Commuters in Nairobi have been left puzzled after electric buses joined traditional matatus in raising fares following the latest fuel price review by the Energy and Petroleum Regulatory Authority (EPRA).

On Wednesday, April 15, matatu operators across the country implemented a fare hike of up to 25 per cent, with some Nairobi routes seeing passengers pay as much as Ksh 50 more. The increase came shortly after EPRA announced higher prices for petrol and diesel, triggering a ripple effect across the public transport sector.

However, what caught many commuters off guard was the decision by electric buses—vehicles that do not rely on petrol or diesel—to also increase fares.

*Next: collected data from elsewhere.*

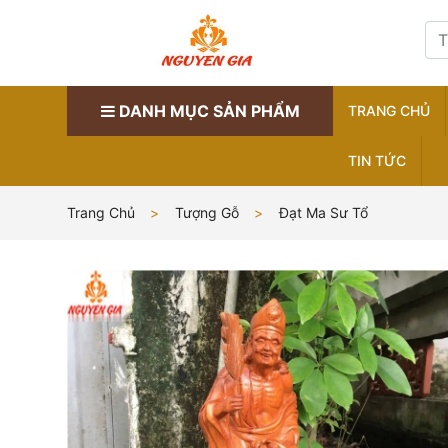
DANH MỤC SẢN PHẨM
TRANG CHỦ
TIN TỨC
Trang Chủ
Tượng Gỗ
Đạt Ma Sư Tổ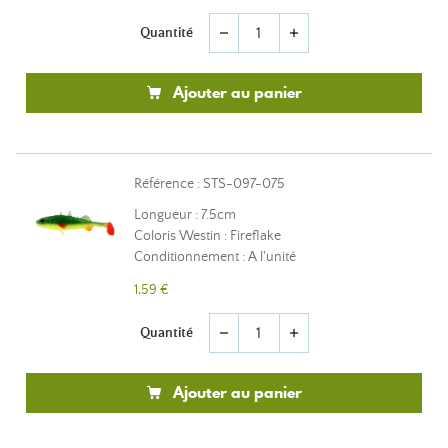
Quantité
remove
add
Ajouter au panier
Référence : STS-097-075
Longueur : 7.5cm
Coloris Westin : Fireflake
Conditionnement : A l'unité
1,59 €
Quantité
remove
add
Ajouter au panier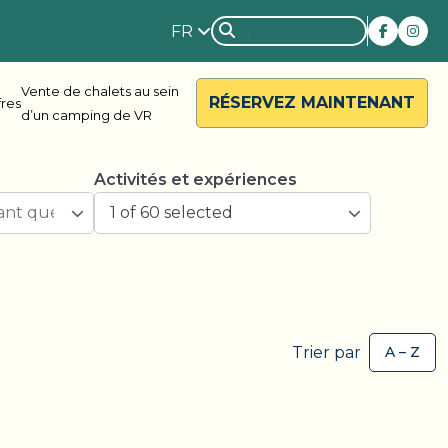
FR
Vente de chalets au sein
RÉSERVEZ MAINTENANT
fres
d’un camping de VR
Activités et expériences
1 of 60 selected
rside
Rondalyn
Trier par
d River
Grandview
ody Bay
Nestle In
y Acres
Silent Valley
ng Valley
Victoria Harbour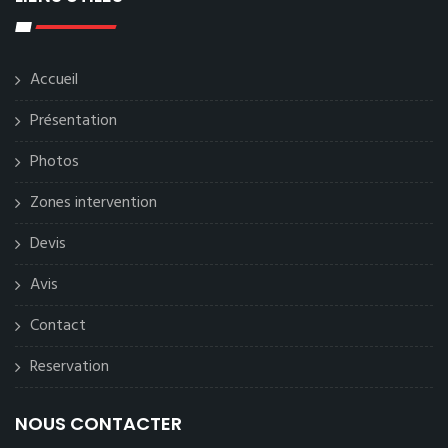
Accueil
Présentation
Photos
Zones intervention
Devis
Avis
Contact
Reservation
NOUS CONTACTER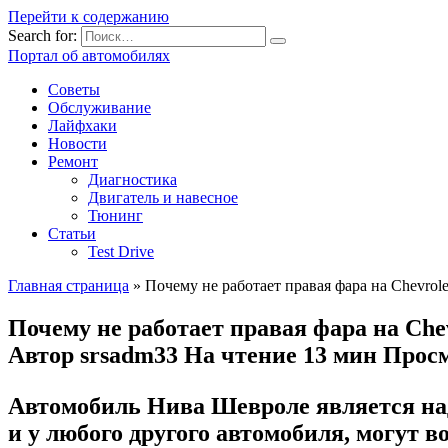
Перейти к содержанию
Search for:
Портал об автомобилях
Советы
Обслуживание
Лайфхаки
Новости
Ремонт
Диагностика
Двигатель и навесное
Тюнинг
Статьи
Test Drive
Главная страница
»
Почему не работает правая фара на Chevro
Почему не работает правая фара на Ch
Автор
srsadm33
На чтение
13 мин
Прос
Автомобиль Нива Шевроле является на
и у любого другого автомобиля, могут 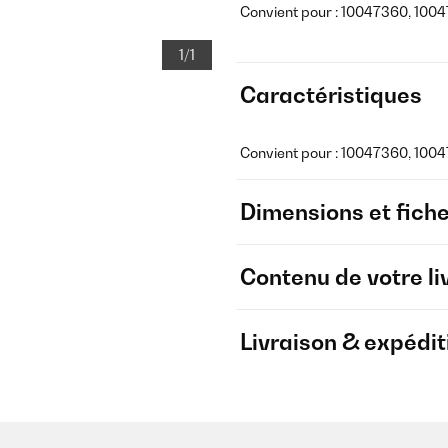
Convient pour : 10047360, 1004
1/1
Caractéristiques
Convient pour : 10047360, 1004
Dimensions et fich
Contenu de votre li
Livraison & expédit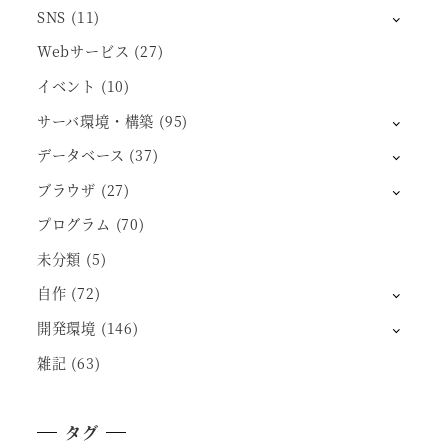
SNS
(11)
Webサービス
(27)
イベント
(10)
サーバ環境・構築
(95)
データベース
(37)
ブラウザ
(27)
プログラム
(70)
未分類
(5)
自作
(72)
開発環境
(146)
雑記
(63)
タグ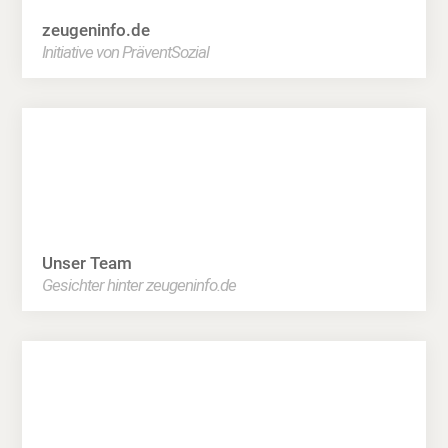
zeugeninfo.de
Initiative von PräventSozial
Unser Team
Gesichter hinter zeugeninfo.de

Why Electric Buses Are Raising Prices

At first glance, the move appears contradictory. Electric buses are powered by batteries, not fossil fuels, so logically, they should not be directly affected by fuel price hikes. But the reality is far more complex.

The fare adjustment has less to do with energy sources and more to do with the broader economics governing Kenya’s public transport system.

1. Unified Fare Structures Across Saccos

In Kenya, public transport fares are rarely determined by individual vehicles. Instead, they are collectively agreed upon by Saccos and industry bodies such as the Matatu Owners Association.

Many of these Saccos operate mixed fleets that include both diesel-powered matatus and electric buses. When a fare increase is agreed upon, it is typically applied across the board to maintain uniform pricing within the Sacco.

This means electric buses are not priced independently—they follow the same structure as fuel-powered vehicles on the same routes.

2. Market Pressure and Competition

Even when electric bus operators might have the flexibility to maintain lower fares, market dynamics make it difficult.

If diesel-powered matatus increase fares, electric buses charging lower rates could be seen as undercutting competitors. This often leads to tensions among operators and can disrupt coordination within transport networks.

To avoid what is perceived as unfair competition, operators tend to align their fares, ensuring stability across the market.

3. Electricity Costs Are Indirectly Affected

While electric buses do not use fuel directly, the electricity used to charge them is not entirely immune to fuel price fluctuations.

Kenya’s power generation mix includes thermal plants that rely on fuel. When global fuel prices rise, the cost of running these plants also increases. This, in turn, can influence electricity tariffs.

As a result, the cost of charging electric buses may rise indirectly following fuel price adjustments, contributing to higher operational expenses.

4. Rising Cost of Maintenance and Spare Parts

Fuel price hikes also have a wider economic impact beyond the transport sector.

Higher diesel costs increase the price of transporting goods across the country. This affects the cost of spare parts, maintenance services, and vehicle components.

Even electric buses rely on tyres, suspension systems, imported parts, and bodywork—all of which are subject to inflation driven by rising fuel costs.

5. Inflation Across the Economy

When fuel prices go up, the cost of living generally rises. Businesses across various sectors adjust their prices to cope with increased expenses.

Public transport operators are not exempt. To maintain profitability and sustain operations, they often pass these additional costs on to passengers, regardless of whether their vehicles use fuel directly.

What This Means for Nairobi Commuters

For commuters, the takeaway is simple: transport fares in Nairobi are influenced by a network of economic factors, not just the type of fuel a vehicle uses.

Electric buses may offer long-term cost advantages and environmental benefits, but in the short term, they are still tied to the same economic pressures affecting the entire transport industry.

As long as fare structures remain coordinated and the broader economy reacts to fuel price changes, passengers should expect electric buses to move in step with traditional matatus when it comes to pricing.